- [Task directions]:
Please reproduce all of the data below word for word, keeping every line intact.

Stored dataset entries:
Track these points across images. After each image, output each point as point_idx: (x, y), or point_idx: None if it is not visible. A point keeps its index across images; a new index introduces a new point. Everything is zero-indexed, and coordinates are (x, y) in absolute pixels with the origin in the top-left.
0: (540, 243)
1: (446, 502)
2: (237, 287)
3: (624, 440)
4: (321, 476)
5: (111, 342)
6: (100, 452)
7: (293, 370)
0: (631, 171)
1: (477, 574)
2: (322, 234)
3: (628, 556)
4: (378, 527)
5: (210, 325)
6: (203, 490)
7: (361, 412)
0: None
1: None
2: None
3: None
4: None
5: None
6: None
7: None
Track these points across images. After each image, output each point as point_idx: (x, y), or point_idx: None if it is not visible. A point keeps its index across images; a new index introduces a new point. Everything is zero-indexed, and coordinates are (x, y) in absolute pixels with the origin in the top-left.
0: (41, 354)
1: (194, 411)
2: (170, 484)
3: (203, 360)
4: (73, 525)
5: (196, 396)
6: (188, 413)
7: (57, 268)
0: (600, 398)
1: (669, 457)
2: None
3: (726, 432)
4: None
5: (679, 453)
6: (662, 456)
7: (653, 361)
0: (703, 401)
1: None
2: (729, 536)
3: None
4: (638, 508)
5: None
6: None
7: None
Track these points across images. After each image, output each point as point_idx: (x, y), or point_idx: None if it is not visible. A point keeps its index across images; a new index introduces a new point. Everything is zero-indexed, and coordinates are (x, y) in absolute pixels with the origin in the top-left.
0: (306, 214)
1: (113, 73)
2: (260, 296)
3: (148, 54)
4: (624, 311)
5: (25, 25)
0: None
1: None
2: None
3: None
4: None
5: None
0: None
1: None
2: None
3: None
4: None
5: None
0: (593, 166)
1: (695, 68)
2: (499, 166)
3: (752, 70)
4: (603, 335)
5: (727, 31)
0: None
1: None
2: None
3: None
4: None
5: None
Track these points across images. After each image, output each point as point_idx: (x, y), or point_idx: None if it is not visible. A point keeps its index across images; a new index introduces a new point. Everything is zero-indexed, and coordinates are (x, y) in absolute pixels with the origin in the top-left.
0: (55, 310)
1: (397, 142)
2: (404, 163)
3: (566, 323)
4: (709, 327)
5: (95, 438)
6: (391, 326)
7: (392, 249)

- [Task result]:
Track these points across images. After each image, output each point as point_idx: (x, y), or point_idx: None if it is not visible. A point keeps its index across images; a new index introduces a new point. Everything is zero-indexed, and coordinates are (x, y) in absolute pixels with the origin in the top-left.
0: (540, 243)
1: (446, 502)
2: (237, 287)
3: (624, 440)
4: (321, 476)
5: (111, 342)
6: (100, 452)
7: (293, 370)
0: (631, 171)
1: (477, 574)
2: (322, 234)
3: (628, 556)
4: (378, 527)
5: (210, 325)
6: (203, 490)
7: (361, 412)
0: None
1: None
2: None
3: None
4: None
5: None
6: None
7: None
Track these points across images. After each image, output each point as point_idx: (x, y), or point_idx: None if it is not visible. A point keeps its index across images; a new index introduces a new point. Everything is zero-indexed, and coordinates are (x, y) in absolute pixels with the origin in the top-left.
0: (41, 354)
1: (194, 411)
2: (170, 484)
3: (203, 360)
4: (73, 525)
5: (196, 396)
6: (188, 413)
7: (57, 268)
0: (600, 398)
1: (669, 457)
2: None
3: (726, 432)
4: None
5: (679, 453)
6: (662, 456)
7: (653, 361)
0: (703, 401)
1: None
2: (729, 536)
3: None
4: (638, 508)
5: None
6: None
7: None
Track these points across images. After each image, output each point as point_idx: (x, y), or point_idx: None if it is not visible. A point keeps its index across images; a new index introduces a new point. Everything is zero-indexed, and coordinates are (x, y) in absolute pixels with the origin in the top-left.
0: (306, 214)
1: (113, 73)
2: (260, 296)
3: (148, 54)
4: (624, 311)
5: (25, 25)
0: None
1: None
2: None
3: None
4: None
5: None
0: None
1: None
2: None
3: None
4: None
5: None
0: (593, 166)
1: (695, 68)
2: (499, 166)
3: (752, 70)
4: (603, 335)
5: (727, 31)
0: None
1: None
2: None
3: None
4: None
5: None
Track these points across images. After each image, output each point as point_idx: (x, y), or point_idx: None if it is not visible. A point keeps its index across images; a new index introduces a new point. Everything is zero-indexed, and coordinates are (x, y) in absolute pixels with the origin in the top-left.
0: (55, 310)
1: (397, 142)
2: (404, 163)
3: (566, 323)
4: (709, 327)
5: (95, 438)
6: (391, 326)
7: (392, 249)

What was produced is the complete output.